I'm going to have a go at doing a mini-poll. Basically, I'm interested in whether or not papers you have read (and, presumably, find interesting) find their way into a permanent spot on your machine or your physical space. Please vote :).


How do you archive papers you have read?
I save most of them to a directory on my machine
I bookmark most of them in my browser
I print most of them and save them in a filing cabinet
I same them in some other way that allows easy electronic access
I same them in some other way that allows easy physical access
I don't save them
  

9 comments:

Anonymous said...

I actually do two of these -- shame the poll won't let me select more than one option...

Anonymous said...

for mac users,

http://bibdesk.sourceforge.net/

it's perfect.

Anonymous said...

I've been using del.iciou.us for quite a while and find it much easier to use than the bookmark manager in my browser. The ability to add "tags" to the URL's provides easy categorization for future lookup.

Anonymous said...

My answer is: multiple. I keep hierarchical directories of .pdf / .ps papers (along with notes, papers in development, presentations, etc.) in an SVN repository, because I use multiple machines. I'm thinking of setting up some kind of searchable database or wiki but haven't invested the time. For reading research papers, I print them out and write/highlight (extensively) on them, then file them away in folders.

Anonymous said...

DevonThink is another useful too for Mac users. Being a Linux user, I haven't tried it out, but I hear it's excellent.

gringo said...

I save them and print the ones I want to read.

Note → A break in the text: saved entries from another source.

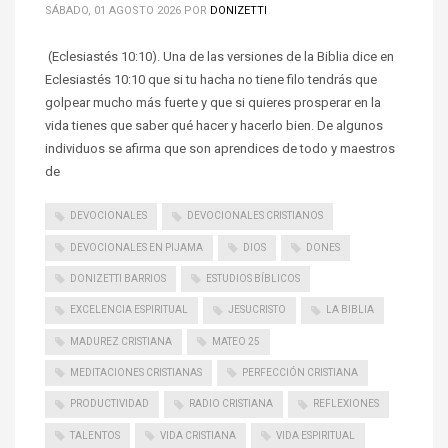
SÁBADO, 01 AGOSTO 2026
POR
DONIZETTI
(Eclesiastés 10:10). Una de las versiones de la Biblia dice en
Eclesiastés 10:10 que si tu hacha no tiene filo tendrás que
golpear mucho más fuerte y que si quieres prosperar en la
vida tienes que saber qué hacer y hacerlo bien. De algunos
individuos se afirma que son aprendices de todo y maestros
de
DEVOCIONALES
DEVOCIONALES CRISTIANOS
DEVOCIONALES EN PIJAMA
DIOS
DONES
DONIZETTI BARRIOS
ESTUDIOS BÍBLICOS
EXCELENCIA ESPIRITUAL
JESUCRISTO
LA BIBLIA
MADUREZ CRISTIANA
MATEO 25
MEDITACIONES CRISTIANAS
PERFECCIÓN CRISTIANA
PRODUCTIVIDAD
RADIO CRISTIANA
REFLEXIONES
TALENTOS
VIDA CRISTIANA
VIDA ESPIRITUAL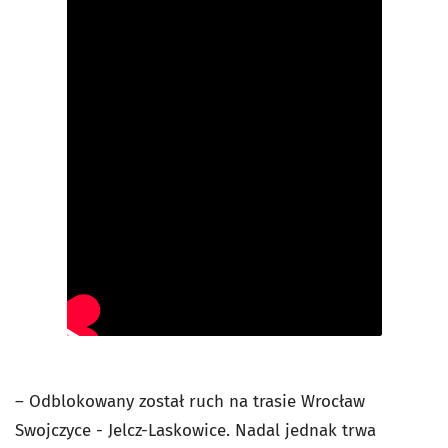
– Odblokowany został ruch na trasie Wrocław
Swojczyce - Jelcz-Laskowice. Nadal jednak trwa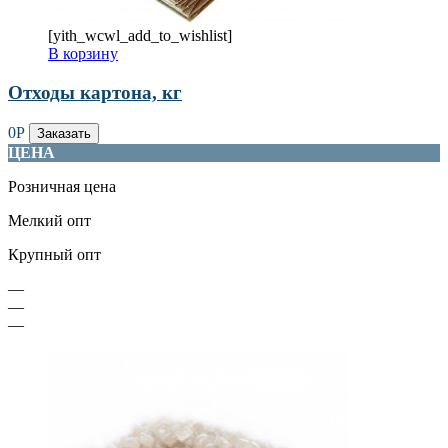
[yith_wcwl_add_to_wishlist]
В корзину
Отходы картона, кг
0
Р
Заказать
ЦЕНА
Розничная цена
Мелкий опт
Крупный опт
—
—
—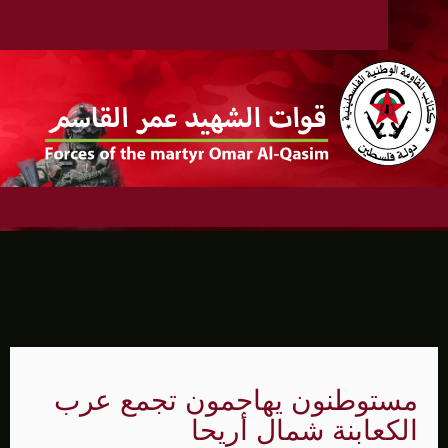
مستوطنون يهاجمون تجمع عرب
الكعابنة شمال أريحا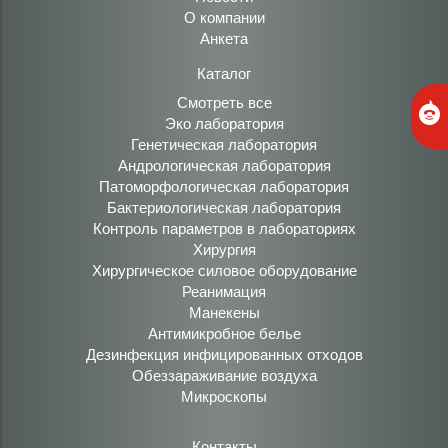
О компании
Анкета
Каталог
Смотреть все
Эко лаборатория
Генетическая лаборатория
Андрологическая лаборатория
Патоморфологическая лаборатория
Бактериологическая лаборатория
Контроль параметров в лабораториях
Хирургия
Хирургическое силовое оборудование
Реанимация
Манекены
Антимикробное белье
Дезинфекция инфицированных отходов
Обеззараживание воздуха
Микроскопы
Контакты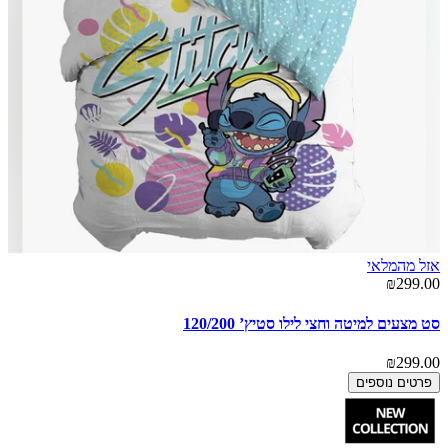
אזל מהמלאי
₪299.00
סט מצעים למיטה וחצי לילו סטיץ’ 120/200
₪299.00
פרטים נוספים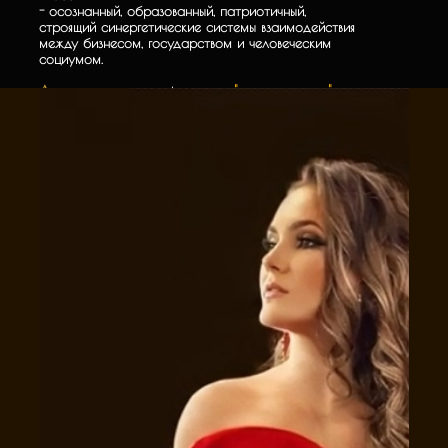
- осознанный, образованный, патриотичный,
строящий синергетические системы взаимодействия
между бизнесом, государством и человеческим
социумом.
Люди
- это новая нефть, новое
"черное золото"
цифровой экономики!
И на этом пути необходимы компетентные
управленцы, обладающие новаторскими цифровыми
методами менеджмента, визионерским взглядом на
развитие "человеческого капитала".
Да прибудет с вами прибыль!
Автор программ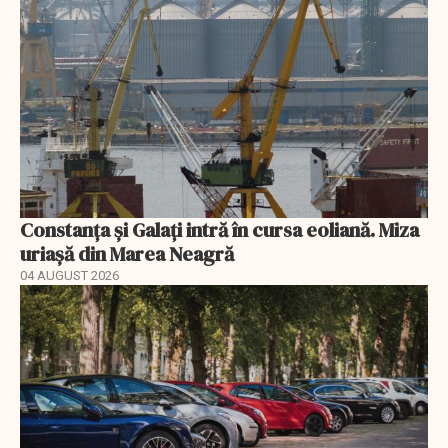
Constanța și Galați intră în cursa eoliană. Miza
uriașă din Marea Neagră
04 AUGUST 2026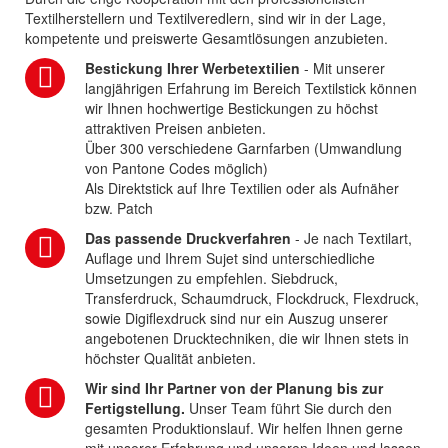
Textilherstellern und Textilveredlern, sind wir in der Lage,
kompetente und preiswerte Gesamtlösungen anzubieten.
Bestickung Ihrer Werbetextilien
- Mit unserer
langjährigen Erfahrung im Bereich Textilstick können
wir Ihnen hochwertige Bestickungen zu höchst
attraktiven Preisen anbieten.
Über 300 verschiedene Garnfarben (Umwandlung
von Pantone Codes möglich)
Als Direktstick auf Ihre Textilien oder als Aufnäher
bzw. Patch
Das passende Druckverfahren
- Je nach Textilart,
Auflage und Ihrem Sujet sind unterschiedliche
Umsetzungen zu empfehlen. Siebdruck,
Transferdruck, Schaumdruck, Flockdruck, Flexdruck,
sowie Digiflexdruck sind nur ein Auszug unserer
angebotenen Drucktechniken, die wir Ihnen stets in
höchster Qualität anbieten.
Wir sind Ihr Partner von der Planung bis zur
Fertigstellung.
Unser Team führt Sie durch den
gesamten Produktionslauf. Wir helfen Ihnen gerne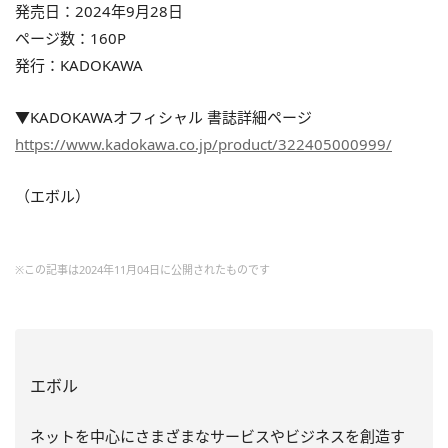
発売日：2024年9月28日
ページ数：160P
発行：KADOKAWA
▼KADOKAWAオフィシャル 書誌詳細ページ
https://www.kadokawa.co.jp/product/322405000999/
（エボル）
※この記事は2024年11月04日に公開されたものです
エボル
ネットを中心にさまざまなサービスやビジネスを創造す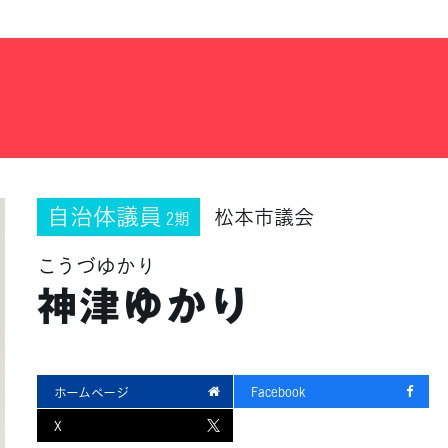
自治体議員
松本市議会
2期
こうづゆかり
神津ゆかり
ホームページ
Facebook
X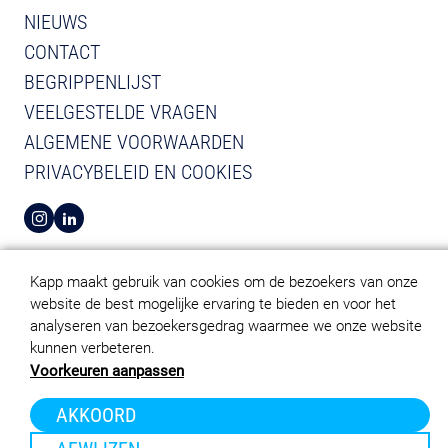
NIEUWS
CONTACT
BEGRIPPENLIJST
VEELGESTELDE VRAGEN
ALGEMENE VOORWAARDEN
PRIVACYBELEID EN COOKIES
BEKIJK INSTAGRAM VAN KAPP
BEKIJK LINKEDIN VAN KAPP
Kapp maakt gebruik van cookies om de bezoekers van onze
website de best mogelijke ervaring te bieden en voor het
analyseren van bezoekersgedrag waarmee we onze website
kunnen verbeteren.
Voorkeuren aanpassen
AKKOORD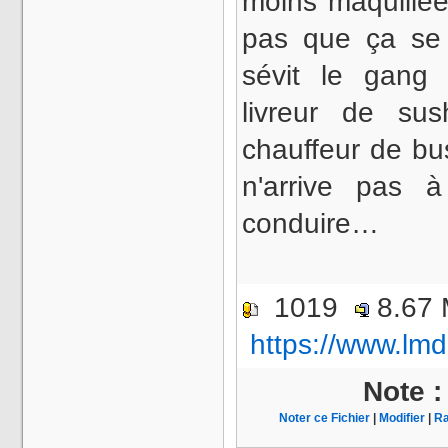
moins maquillé
pas que ça se
sévit le gang
livreur de su
chauffeur de bu
n'arrive pas 
conduire…
1019
8.67
https://www.lmd
Note 
Noter ce Fichier
|
Modifier
|
Ra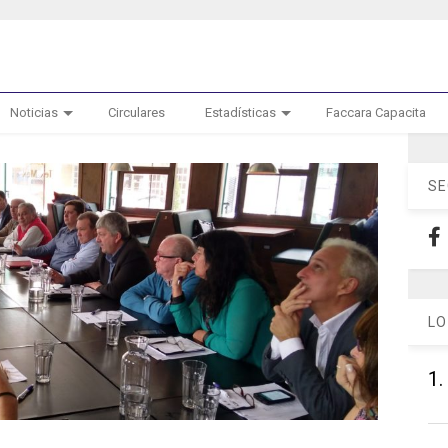
Noticias
Circulares
Estadísticas
Faccara Capacita
SE
LO
1.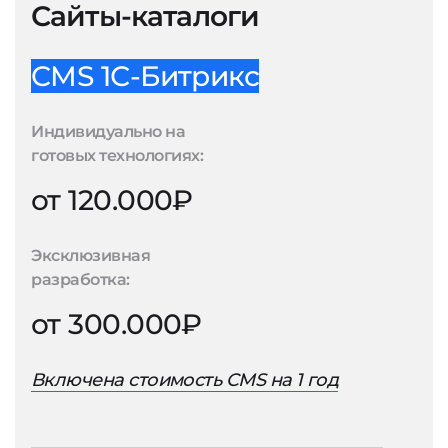
Сайты-каталоги
CMS 1С-Битрикс
Индивидуально на
готовых технологиях:
от 120.000₽
Эксклюзивная
разработка:
от 300.000₽
Включена стоимость CMS на 1 год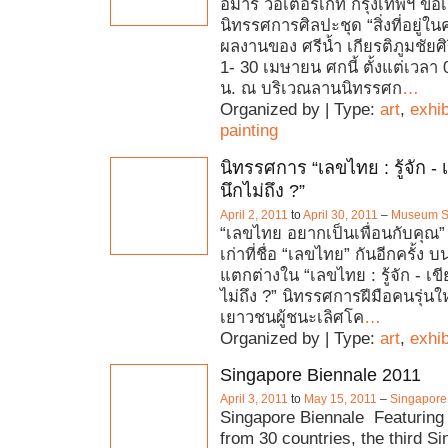
อมารี วอเตอร์เกท กรุงเทพฯ ข
นิทรรศการศิลปะชุด “สิ่งที่อยู่ใ
ผลงานของ ศรีน้ำ เกียรติภูมชัยศิร
1- 30 เมษายน ศกนี้ ตั้งแต่เวลา 
น. ณ บริเวณลานนิทรรศก
…
Organized by | Type:
art
,
exhib
painting
นิทรรศการ “เลขไทย : รู้จัก - เ
นึกไม่ถึง ?”
April 2, 2011
to
April 30, 2011
–
Museum S
“เลขไทย อยากเป็นเพื่อนกับคุณ” ม
เก่าที่ชื่อ “เลขไทย” กันอีกครั้ง 
แตกต่างใน “เลขไทย : รู้จัก - เขี
ไม่ถึง ?” นิทรรศการฝีมือคนรุ่นใ
เยาวชนผู้ชนะเลิศโค
…
Organized by | Type:
art
,
exhib
Singapore Biennale 2011
April 3, 2011
to
May 15, 2011
–
Singapore
Singapore Biennale Featuring 
from 30 countries, the third S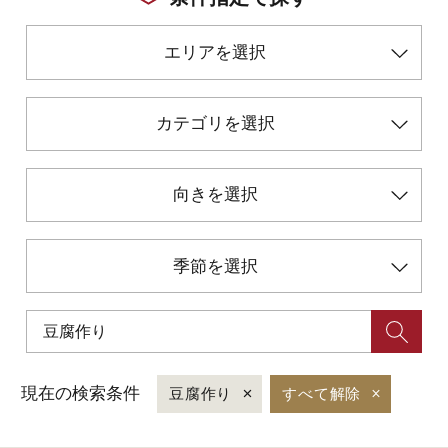
エリアを選択
初めての加賀温泉郷
加賀に泊まって！北陸巡り♪
カテゴリを選択
ご当地グルメ
向きを選択
加賀 旅先納税
季節を選択
FAQ
お知らせ
動画を見る
現在の検索条件
豆腐作り
すべて解除
パンフレットダウンロード
写真ダウンロード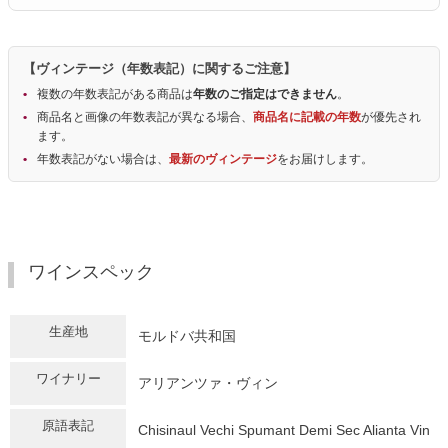
【ヴィンテージ（年数表記）に関するご注意】
複数の年数表記がある商品は
年数のご指定はできません
。
商品名と画像の年数表記が異なる場合、
商品名に記載の年数
が優先され
ます。
年数表記がない場合は、
最新のヴィンテージ
をお届けします。
ワインスペック
生産地
モルドバ共和国
ワイナリー
アリアンツァ・ヴィン
原語表記
Chisinaul Vechi Spumant Demi Sec Alianta Vin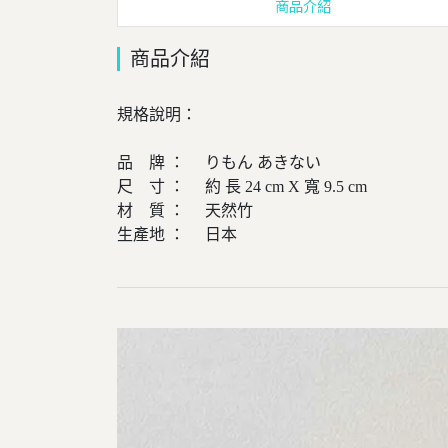
商品介紹
商品介紹
規格說明：
品 牌 ： りもん あきない
尺 寸 ： 約 長 24 cm X 寬 9.5 cm
材 質 ： 天然竹
生產地 ： 日本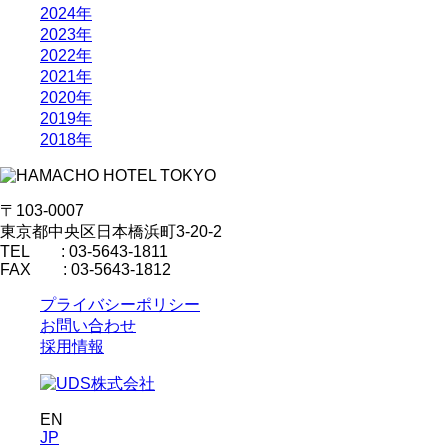
2024年
2023年
2022年
2021年
2020年
2019年
2018年
〒103-0007
東京都中央区日本橋浜町3-20-2
TEL : 03-5643-1811
FAX : 03-5643-1812
プライバシーポリシー
お問い合わせ
採用情報
EN
JP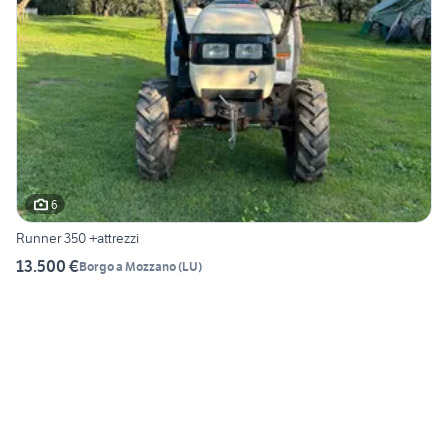
6
Runner 350 +attrezzi
13.500 €
Borgo a Mozzano
(
LU
)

del.icio.us addiction has led me to half-finishing a Python script that lets me tag and look up papers from the command line. I'll get around to it if I can ever dig myself out from under all these papers ;)

Anonymous said...

I like del.icio.us, but the downside of using it for scientify papers is that it doesn't support saving bibliographic infos.

Site like Connotea or CiteULike do that better, but there are several of them (Bibsonomy is another one) and I am not sure which one to take to benefit from other users (the "social" aspects)

Anonymous said...

Arriving a bit late, I have a triplet: I save them to a local directory (laptop), I print the important/interesting ones (so I can write notes on the actual paper) and recently i have discovered the google spreadsheets thingy so I can access the links and my notes from any machine and I can share sources with colleagues. For some reason I don’t like the del.icio.us, probably it’s just about getting used to it.